By Herman Hesse
- Date Finished: Feb. 9, 2014
- Genre: Fiction, Spiritualism
- Year: 1922
- Project: n/a
- Reading List: Winter 2013-14, 25 Books to Read Before You’re 25
- Grade: B
- Thoughts upon reading:
I had no idea what I was getting myself into with Siddhartha, and even now – days after I finished – I’m still not sure what kind of experience I had. It took me way too long to read the damn book because of my work schedule and schoolwork, preventing me from really getting into the story and message behind it. Which stinks, because Siddhartha is such an existential, spiritual book; to really appreciate it, I feel a lot of meditation on its meaning is necessary. I, unfortunately, didn’t have the time for that.

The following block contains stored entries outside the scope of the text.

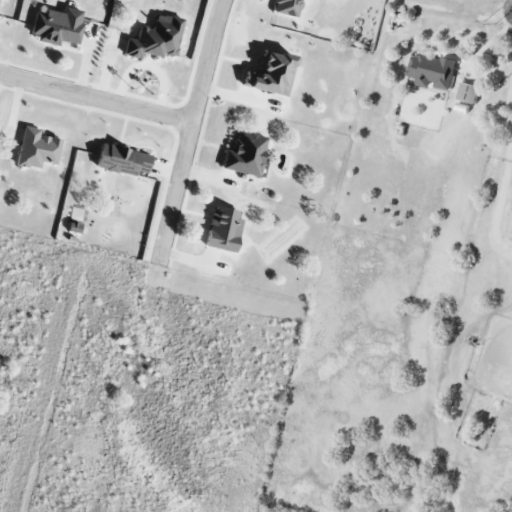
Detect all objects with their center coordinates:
building: (285, 7)
building: (57, 26)
building: (155, 39)
road: (473, 70)
building: (432, 72)
building: (272, 74)
building: (470, 93)
road: (95, 99)
road: (189, 129)
building: (37, 149)
road: (510, 150)
building: (246, 154)
building: (122, 161)
road: (498, 212)
building: (223, 230)
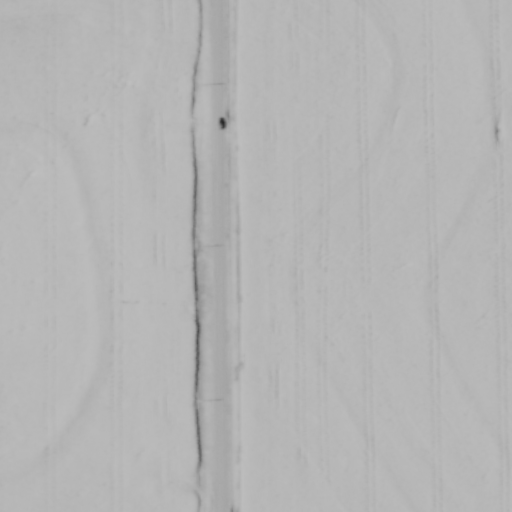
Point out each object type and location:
road: (221, 256)
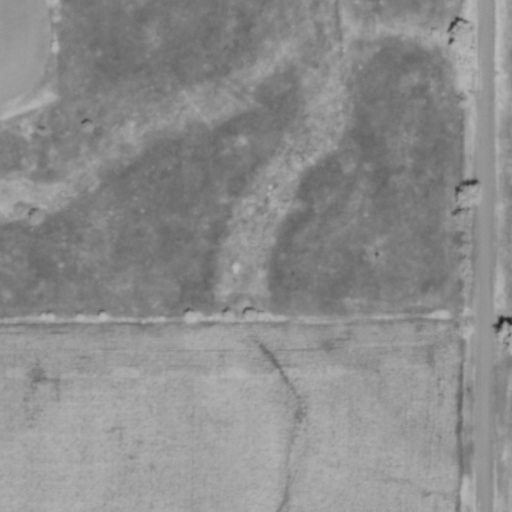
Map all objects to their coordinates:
road: (487, 256)
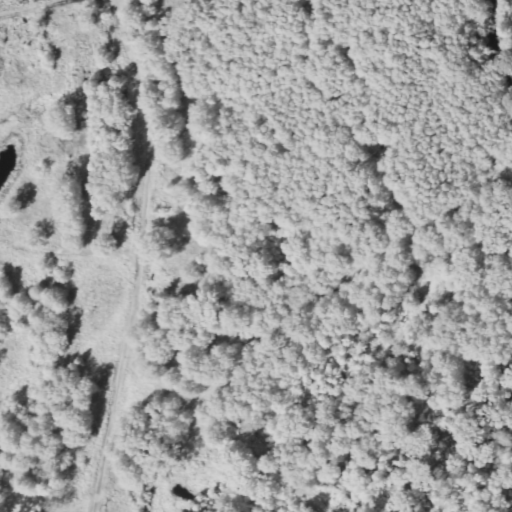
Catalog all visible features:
road: (139, 255)
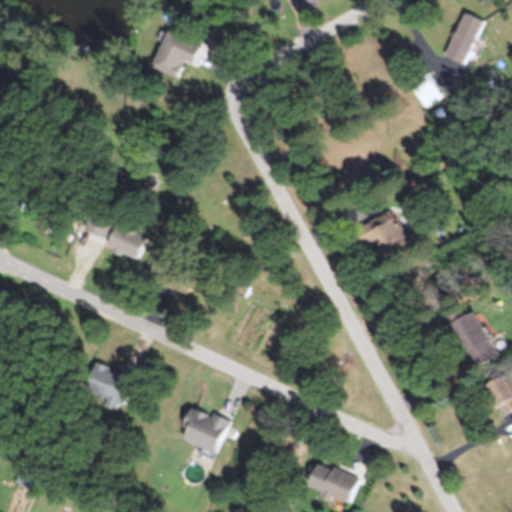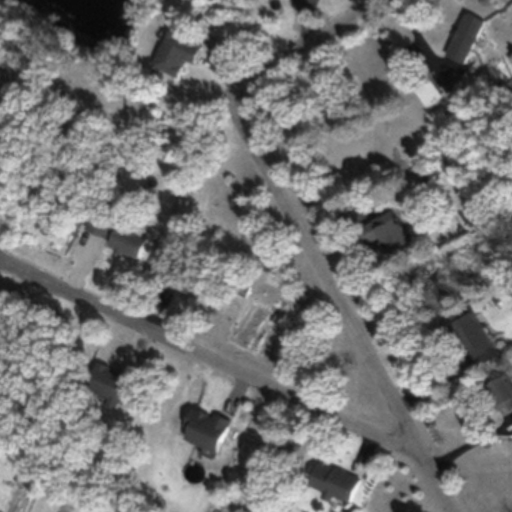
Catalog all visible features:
building: (465, 45)
building: (174, 60)
building: (425, 94)
road: (298, 227)
building: (97, 230)
building: (383, 241)
building: (465, 338)
road: (209, 359)
building: (107, 390)
building: (499, 400)
building: (203, 438)
building: (331, 490)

Siddhartha tells the story of a young Indian man living during the time of the Buddha seeking spiritual fulfillment and nirvana. He lives as an ascetic, a businessman and then finally a solitary ferryman, eventually realizing life’s cyclical and dual nature. To achieve any kind of spiritual contentment, Siddhartha realizes, is to recognize, appreciate and love the world in its entirety.

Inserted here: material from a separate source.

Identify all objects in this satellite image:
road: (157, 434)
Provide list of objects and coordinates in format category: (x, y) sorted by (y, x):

Upon finally reaching the end of this relatively short book, I did feel that the message made sense, and I liked it! Siddhartha realizes that every experience he had during his life added to his total appreciation for the world, and without them, he would never have become the person he was supposed to be. Because of that, our life choices aren’t worth regretting, Siddhartha argues, a fact that rang true for me. So often, we worry whether certain decisions we made were the “right ones” and pined about the times that we “wasted.” However, every experience matters and, if you consider the cyclical nature of life, we’re still living those moments (as we’re living every moment of our life) right now, simultaneously. Now, this “simultaneous living” theory is a bit far-fetched for me in practice, but treating every moment as real and holy (no matter what you’re doing) seems like a healthy way to life your life. It means paying attention to the here and now, instead of dwelling in the past or being preoccupied with an afterlife. It means loving the life that you’re given, and recognizing that life goes on and on and on and on.
All that being said, I still felt like there was a lot I missed during this reading of Siddhartha. Maybe if I had more time, maybe if I had some guidance, maybe if I was less distracted. Maybe, maybe, maybe.